On March 2, as we reported earlier, the bill (HB 1001) was still in the legislature, with environmentalists appealing to the greener natures of lawmakers via a new report, Investing in the Sun, which showed that adding an extra 1,000 megawatts of distributed solar would supply enough “green” energy to power 146,000 homes, create more than 33,500 jobs, and raise more than $4 billion in direct and indirect revenue.
The report, released by The Vote Solar Initiative in cooperation with Environment Colorado and showing that solar energy would also save precious Colorado water supplies, must have done the trick.
Some are expressing surprise, given the fact that Colorado’s RPS – second only to California in terms of its ambitious approach to renewable energy technologies like solar (California is looking at 33 percent by 2020) – comes from a state where 70 percent of generation comes from coal, according to the U.S. Energy Information Administration, or EIA.
Colorado also produces coal, from one surface and three underground mines, and sells 75 percent of it elsewhere.
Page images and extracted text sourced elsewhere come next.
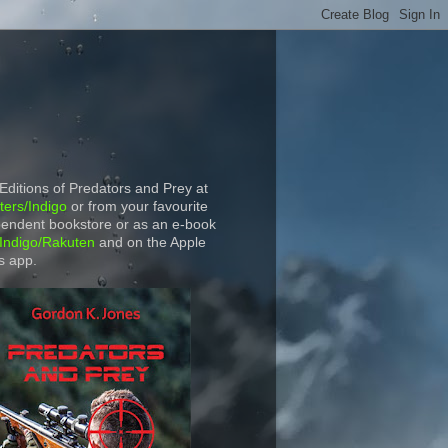
 Editions of Predators and Prey at
ers/Indigo
or from your favourite
endent bookstore or as an e-book
Indigo/Rakuten
and on the Apple
s app.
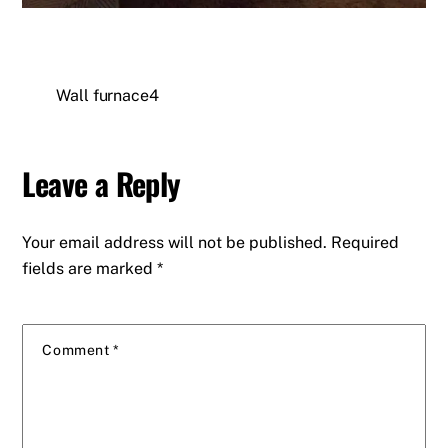
Wall furnace4
Leave a Reply
Your email address will not be published.
Required
fields are marked
*
Comment
*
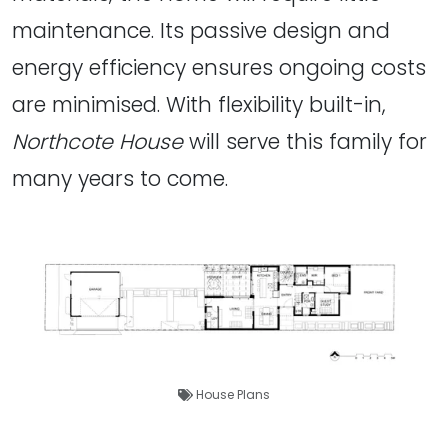
maintenance. Its passive design and
energy efficiency ensures ongoing costs
are minimised. With flexibility built-in,
Northcote House
will serve this family for
many years to come.
House Plans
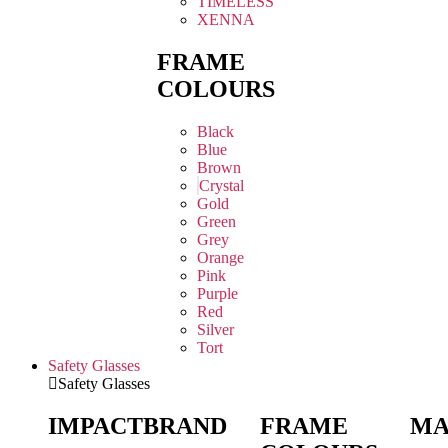
TIMELESS
XENNA
FRAME
COLOURS
Black
Blue
Brown
Crystal
Gold
Green
Grey
Orange
Pink
Purple
Red
Silver
Tort
Safety Glasses
Safety Glasses
IMPACT
BRAND
FRAME
MA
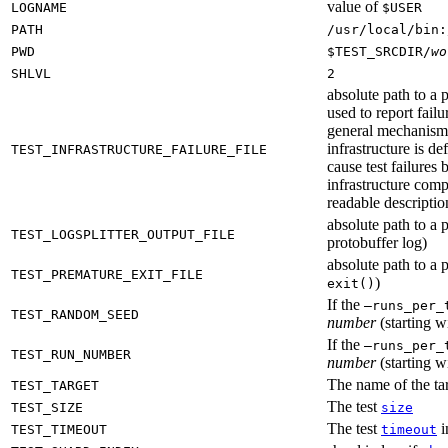
value of
LOGNAME
$USER
PATH
/usr/local/bin:
PWD
$TEST_SRCDIR/
wo
SHLVL
2
absolute path to a p
used to report failu
general mechanism fo
infrastructure is de
TEST_INFRASTRUCTURE_FAILURE_FILE
cause test failures 
infrastructure comp
readable description
absolute path to a p
TEST_LOGSPLITTER_OUTPUT_FILE
protobuffer log)
absolute path to a p
TEST_PREMATURE_EXIT_FILE
)
exit()
If the
—runs_per_
TEST_RANDOM_SEED
number
(starting wi
If the
—runs_per_
TEST_RUN_NUMBER
number
(starting wi
The name of the tar
TEST_TARGET
The test
TEST_SIZE
size
The test
i
TEST_TIMEOUT
timeout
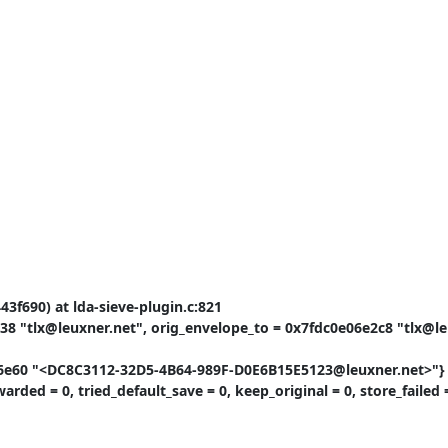
3f690) at lda-sieve-plugin.c:821

8 "tlx@leuxner.net", orig_envelope_to = 0x7fdc0e06e2c8 "tlx@leu
0c6e60 "<DC8C3112-32D5-4B64-989F-D0E6B15E5123@leuxner.net>"}

ded = 0, tried_default_save = 0, keep_original = 0, store_failed =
The state also imports low-sulfur Wyoming coal, and is responsible for more than 25 percent of all the coalbed methane in the U.S.
This is not a green profile, and anything the state can do to improve this brown footprint will improve air quality, which has been gradually deteriorating over Denver since the late 1970s, thanks in part to the coal-fired generating plant located north of the city in Adams County.
In fact, Colorado has had its RPS since November of 2004, via Amendment No. 37. And – while not the first state to do so, news reports notwithstanding (that honor probably goes to Iowa, closely followed by Massachusetts, Minnesota, Nevada and Maine) – supported a significant standard early on compared to many states who sidestepped the whole issue of renewable energy sources like solar.
Even New Jersey, which stands near the head of the class in renewable energy incentives, didn’t get its head seriously into the game until 2004, when it mandated 20 percent by 2020.
The next step for Colorado’s new and improved RPS is for Gov. Bill Ritter to sign it, which seems very likely given Gov. Ritter’s past support to green energy measures and his current advocacy for this most recent increase – an advocacy that he announced at the beginning of the 2010-2011 legislative session which kicked off on Wednesday, Jan. 13.